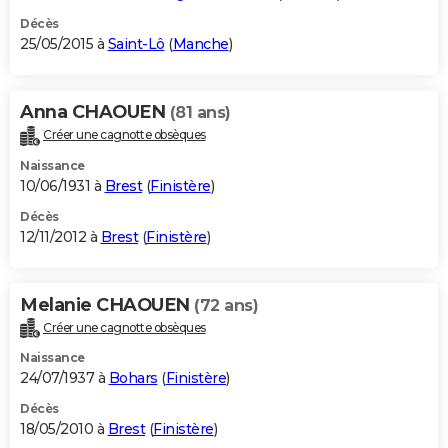
Décès
25/05/2015 à
Saint-Lô
(
Manche
)
Anna CHAOUEN
(81 ans)
Créer une cagnotte obsèques
Naissance
10/06/1931 à
Brest
(
Finistère
)
Décès
12/11/2012 à
Brest
(
Finistère
)
Melanie CHAOUEN
(72 ans)
Créer une cagnotte obsèques
Naissance
24/07/1937 à
Bohars
(
Finistère
)
Décès
18/05/2010 à
Brest
(
Finistère
)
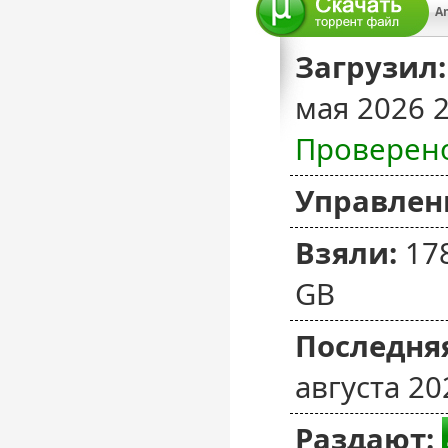
Загрузил:
мая 2026 
Проверен
Управлен
Взяли:
17
GB
Последняя
августа 20
Раздают:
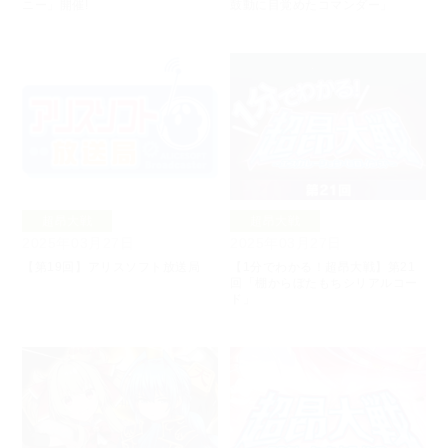
ニー」開催!
鼓動に目覚めたコマンダー」
超昂大戦
超昂大戦
2025年03月27日
2025年03月27日
【第19回】アリスソフト放送局
【1分でわかる！超昂大戦】第21
回「棚からぼたもちシリアルコー
ド」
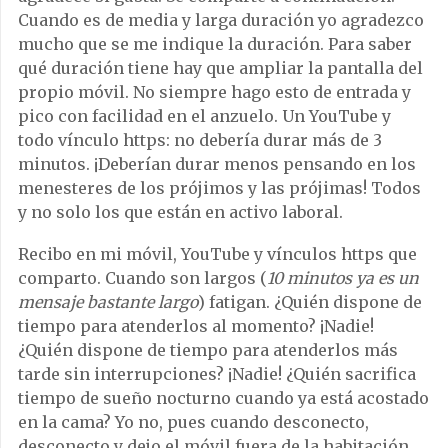
Cuando es de media y larga duración yo agradezco
mucho que se me indique la duración. Para saber
qué duración tiene hay que ampliar la pantalla del
propio móvil. No siempre hago esto de entrada y
pico con facilidad en el anzuelo. Un YouTube y
todo vínculo https: no debería durar más de 3
minutos. ¡Deberían durar menos pensando en los
menesteres de los prójimos y las prójimas! Todos
y no solo los que están en activo laboral.
Recibo en mi móvil, YouTube y vínculos https que
comparto. Cuando son largos (
10 minutos ya es un
mensaje bastante largo
) fatigan. ¿Quién dispone de
tiempo para atenderlos al momento? ¡Nadie!
¿Quién dispone de tiempo para atenderlos más
tarde sin interrupciones? ¡Nadie! ¿Quién sacrifica
tiempo de sueño nocturno cuando ya está acostado
en la cama? Yo no, pues cuando desconecto,
desconecto y dejo el móvil fuera de la habitación.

## WHAT YOU WILL DO
Reproduce every line of text from the data above with no changes, leaving the pictures out of your answer.

## RESULT OF THE EXERCISE
Décès
25/05/2015 à
Saint-Lô
(
Manche
)
Anna CHAOUEN
(81 ans)
Créer une cagnotte obsèques
Naissance
10/06/1931 à
Brest
(
Finistère
)
Décès
12/11/2012 à
Brest
(
Finistère
)
Melanie CHAOUEN
(72 ans)
Créer une cagnotte obsèques
Naissance
24/07/1937 à
Bohars
(
Finistère
)
Décès
18/05/2010 à
Brest
(
Finistère
)
Загрузил:
мая 2026 
Проверен
Управлен
Взяли:
17
GB
Последняя
августа 20
Раздают:
ニー」開催!
鼓動に目覚めたコマンダー」
超昂大戦
超昂大戦
2025年03月27日
2025年03月27日
【第19回】アリスソフト放送局
【1分でわかる！超昂大戦】第21
回「棚からぼたもちシリアルコー
ド」
Cuando es de media y larga duración yo agradezco
mucho que se me indique la duración. Para saber
qué duración tiene hay que ampliar la pantalla del
propio móvil. No siempre hago esto de entrada y
pico con facilidad en el anzuelo. Un YouTube y
todo vínculo https: no debería durar más de 3
minutos. ¡Deberían durar menos pensando en los
menesteres de los prójimos y las prójimas! Todos
y no solo los que están en activo laboral.
Recibo en mi móvil, YouTube y vínculos https que
comparto. Cuando son largos (
10 minutos ya es un
mensaje bastante largo
) fatigan. ¿Quién dispone de
tiempo para atenderlos al momento? ¡Nadie!
¿Quién dispone de tiempo para atenderlos más
tarde sin interrupciones? ¡Nadie! ¿Quién sacrifica
tiempo de sueño nocturno cuando ya está acostado
en la cama? Yo no, pues cuando desconecto,
desconecto y dejo el móvil fuera de la habitación.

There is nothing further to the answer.